- _OBJECTIVE_: Pick out every line in the data below that contains the word "part" and copy each of those lines.

-- start EXTRACTED ENTRIES --

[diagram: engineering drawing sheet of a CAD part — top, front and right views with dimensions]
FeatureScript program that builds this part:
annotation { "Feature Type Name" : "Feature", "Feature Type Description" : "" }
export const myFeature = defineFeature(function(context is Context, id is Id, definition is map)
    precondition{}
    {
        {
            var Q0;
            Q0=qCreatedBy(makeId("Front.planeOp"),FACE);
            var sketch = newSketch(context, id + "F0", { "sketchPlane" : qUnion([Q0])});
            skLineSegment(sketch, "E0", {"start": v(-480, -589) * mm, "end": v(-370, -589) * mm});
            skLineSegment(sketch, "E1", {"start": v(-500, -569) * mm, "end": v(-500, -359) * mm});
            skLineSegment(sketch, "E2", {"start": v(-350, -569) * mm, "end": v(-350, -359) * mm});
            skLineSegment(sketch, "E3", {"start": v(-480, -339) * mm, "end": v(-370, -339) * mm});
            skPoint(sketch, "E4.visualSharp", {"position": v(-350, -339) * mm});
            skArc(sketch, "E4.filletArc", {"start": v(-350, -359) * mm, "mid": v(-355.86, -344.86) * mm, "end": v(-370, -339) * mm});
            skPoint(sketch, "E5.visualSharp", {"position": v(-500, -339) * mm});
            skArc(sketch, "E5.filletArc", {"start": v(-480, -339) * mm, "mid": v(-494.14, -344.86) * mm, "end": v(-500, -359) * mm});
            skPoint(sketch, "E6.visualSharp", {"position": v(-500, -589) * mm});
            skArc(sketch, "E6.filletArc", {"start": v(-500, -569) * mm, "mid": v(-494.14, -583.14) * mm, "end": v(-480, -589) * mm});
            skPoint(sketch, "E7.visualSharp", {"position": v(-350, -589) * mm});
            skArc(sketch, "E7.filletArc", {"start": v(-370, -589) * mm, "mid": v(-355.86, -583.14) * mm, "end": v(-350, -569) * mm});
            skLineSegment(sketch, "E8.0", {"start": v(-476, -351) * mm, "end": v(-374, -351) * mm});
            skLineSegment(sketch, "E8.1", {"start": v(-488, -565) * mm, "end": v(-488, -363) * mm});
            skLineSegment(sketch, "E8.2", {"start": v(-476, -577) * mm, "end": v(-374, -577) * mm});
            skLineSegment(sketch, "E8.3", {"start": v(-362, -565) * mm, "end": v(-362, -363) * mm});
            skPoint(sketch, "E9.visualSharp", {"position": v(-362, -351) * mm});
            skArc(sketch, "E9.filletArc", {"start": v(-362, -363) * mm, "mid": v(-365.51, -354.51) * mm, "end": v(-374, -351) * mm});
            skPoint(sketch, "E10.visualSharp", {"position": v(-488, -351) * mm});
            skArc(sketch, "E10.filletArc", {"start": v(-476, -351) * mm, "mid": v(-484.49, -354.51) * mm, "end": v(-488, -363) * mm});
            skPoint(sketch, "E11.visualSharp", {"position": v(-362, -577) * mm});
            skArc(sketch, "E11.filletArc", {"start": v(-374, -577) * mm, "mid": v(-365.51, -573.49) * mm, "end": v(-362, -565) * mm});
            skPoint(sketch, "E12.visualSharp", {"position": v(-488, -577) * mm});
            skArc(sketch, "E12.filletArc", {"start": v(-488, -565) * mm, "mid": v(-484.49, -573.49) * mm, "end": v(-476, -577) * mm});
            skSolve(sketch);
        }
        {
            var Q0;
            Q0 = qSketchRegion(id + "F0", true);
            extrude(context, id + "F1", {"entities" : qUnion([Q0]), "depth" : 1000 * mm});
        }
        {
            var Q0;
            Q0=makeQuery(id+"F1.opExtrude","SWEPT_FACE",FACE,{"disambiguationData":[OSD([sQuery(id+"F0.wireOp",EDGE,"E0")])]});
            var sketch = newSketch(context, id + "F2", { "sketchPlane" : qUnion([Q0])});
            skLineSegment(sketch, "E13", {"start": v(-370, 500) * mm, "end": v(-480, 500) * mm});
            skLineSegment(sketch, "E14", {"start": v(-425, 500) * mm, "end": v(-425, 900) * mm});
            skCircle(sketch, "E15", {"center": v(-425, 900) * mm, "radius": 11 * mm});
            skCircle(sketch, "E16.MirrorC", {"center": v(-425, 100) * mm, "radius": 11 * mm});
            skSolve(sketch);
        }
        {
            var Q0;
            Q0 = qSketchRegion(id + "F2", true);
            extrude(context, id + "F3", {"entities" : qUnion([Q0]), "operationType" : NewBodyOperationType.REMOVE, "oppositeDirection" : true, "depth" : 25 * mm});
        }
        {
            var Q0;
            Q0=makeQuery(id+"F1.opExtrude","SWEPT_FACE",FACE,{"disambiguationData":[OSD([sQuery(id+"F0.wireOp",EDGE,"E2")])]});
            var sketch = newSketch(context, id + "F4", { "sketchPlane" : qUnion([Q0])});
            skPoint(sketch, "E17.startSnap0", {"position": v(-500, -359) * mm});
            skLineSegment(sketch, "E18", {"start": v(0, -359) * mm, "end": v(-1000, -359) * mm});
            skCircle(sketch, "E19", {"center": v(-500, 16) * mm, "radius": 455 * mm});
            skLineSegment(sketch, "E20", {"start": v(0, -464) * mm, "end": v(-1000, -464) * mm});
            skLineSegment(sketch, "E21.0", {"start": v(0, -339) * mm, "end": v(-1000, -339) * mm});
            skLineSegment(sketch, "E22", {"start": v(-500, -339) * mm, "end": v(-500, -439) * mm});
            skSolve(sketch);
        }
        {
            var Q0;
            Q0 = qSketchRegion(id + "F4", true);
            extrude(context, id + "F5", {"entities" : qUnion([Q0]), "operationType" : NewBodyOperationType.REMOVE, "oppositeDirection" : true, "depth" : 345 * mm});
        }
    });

-- end EXTRACTED ENTRIES --

- _SOLUTION TO THE EXERCISE_:
[diagram: engineering drawing sheet of a CAD part — top, front and right views with dimensions]
FeatureScript program that builds this part:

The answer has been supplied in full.